We formed Open Book Players in the spring of 1996 as a specialized community
theater. A year later we booked our first five Summer dates at small
libraries in nearby communities. This was in addition to a regular fall
and winter schedule of 2-4 full productions at our home venue in Gardiner
Maine. The process hasn't changed much since then.
Here's how we
do the Tour part of our schedule:
Around the first
of each year our Artistic Director sits down with our board of directors,
all of whom are personally active as cast and crew. No warm bodies here.
Our AD proposes a program theme and content for the upcoming summer
tour. This is discussed and tweaked to everyone's satisfaction. The
working title of the Summer2006 tour is "Pets of All Sorts".

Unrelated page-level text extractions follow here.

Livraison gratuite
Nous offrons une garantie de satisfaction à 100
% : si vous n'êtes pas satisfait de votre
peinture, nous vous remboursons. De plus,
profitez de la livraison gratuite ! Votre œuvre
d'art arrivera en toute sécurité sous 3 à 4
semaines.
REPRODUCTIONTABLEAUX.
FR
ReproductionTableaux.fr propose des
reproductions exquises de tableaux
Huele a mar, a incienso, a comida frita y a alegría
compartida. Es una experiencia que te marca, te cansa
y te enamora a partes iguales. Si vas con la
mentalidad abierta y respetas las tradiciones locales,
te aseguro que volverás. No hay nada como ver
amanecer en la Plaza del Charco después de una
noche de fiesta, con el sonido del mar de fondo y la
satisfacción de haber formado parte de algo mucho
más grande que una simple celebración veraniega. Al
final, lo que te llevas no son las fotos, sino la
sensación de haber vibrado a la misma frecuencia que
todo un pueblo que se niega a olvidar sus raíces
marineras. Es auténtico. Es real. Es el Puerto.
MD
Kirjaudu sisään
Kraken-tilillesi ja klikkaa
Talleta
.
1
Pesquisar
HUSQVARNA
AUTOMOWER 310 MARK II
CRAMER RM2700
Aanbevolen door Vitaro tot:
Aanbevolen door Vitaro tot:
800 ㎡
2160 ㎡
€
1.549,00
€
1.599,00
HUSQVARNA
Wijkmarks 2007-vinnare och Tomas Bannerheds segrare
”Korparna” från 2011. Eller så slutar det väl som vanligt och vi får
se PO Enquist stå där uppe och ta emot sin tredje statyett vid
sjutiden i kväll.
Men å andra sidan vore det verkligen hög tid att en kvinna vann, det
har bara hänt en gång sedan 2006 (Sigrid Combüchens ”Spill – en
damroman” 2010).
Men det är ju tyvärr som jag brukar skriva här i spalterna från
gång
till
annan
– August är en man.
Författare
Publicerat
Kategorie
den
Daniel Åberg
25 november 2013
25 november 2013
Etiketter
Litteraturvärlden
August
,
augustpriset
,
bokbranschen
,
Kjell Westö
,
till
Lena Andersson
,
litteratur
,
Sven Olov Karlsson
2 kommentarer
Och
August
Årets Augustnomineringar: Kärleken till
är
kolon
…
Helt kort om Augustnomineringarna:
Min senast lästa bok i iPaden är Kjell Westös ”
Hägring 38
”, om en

The program will consist of 6-8 individual RT plays adding up to a program
of 50-60 minutes. We will adapt these stories from the published works
of Maine authors of children's books, with permission of course.
The AD and sometimes
one or two others spend the rest of the winter and early spring corresponding
with authors, scripting the stories and preparing them for rehearsal
and performance.
A series of 6-8
rehearsals begins in late May or early June in preparation for the first
tour performance later in the month.
In the meantime,
another of our number, the Tour Promoter, gets busy updating our database
of libraries - there are over four hundred in Maine - and writing the
e-mail notices and other promotional materials specific to the theme.
We advertise
for bookings in four ways:
1) Our own opt-in
e-mail list has grown steadily over the years to about five-hundred.
Two mailings go out to this list. First is an early notice with a few
tantalizing details and a mention that the tour program will soon be
published. This allows libraries a little time to pursue whatever small
grants may be available to meet our modest fees (more on that below).
2) We make one
or two low-key posts to the official discussion list of the state library
association. The list claims over a thousand subscribers.
3) Press releases
go out to Maine dailies and weeklies whenever we can come up with a
novel or newsworthy slant.
4) And of course
our web site to which we refer people on every possible occasion by
every possible means.
Some of our group
are retired, but most are students, teachers and others with full time
jobs. Because of this we limit our tour to 14-18 venues per summer which
sometimes creates an interesting competition for available dates. The
actual available dates are determined by midwinter by the 5-7 people
who will be in the tour cast. These dates are posted on our web site
along with details about our fee. A request-for-proposal form is also
included.
Our fee includes
a basic sum plus allowances for travel, meals and lodgings as/if applicable.
Details are posted on our web site.
Bookings are
secured with a one-page contract that has worked well for us over the
past eight years.
In about eighty-six
tour performances we've had to cancel one. Several years ago we were
touring with a cast of five. Two days before a scheduled date, two of
the cast came down with serious flu. No substitutes were available on
such short notice. Unfortuantely, the date was at our home town library
and the library director took it personally. We offered a free performance
at a later date, but the director ignored the offer, and us. Thus it
is that we have never been invited to perform at our own home town library.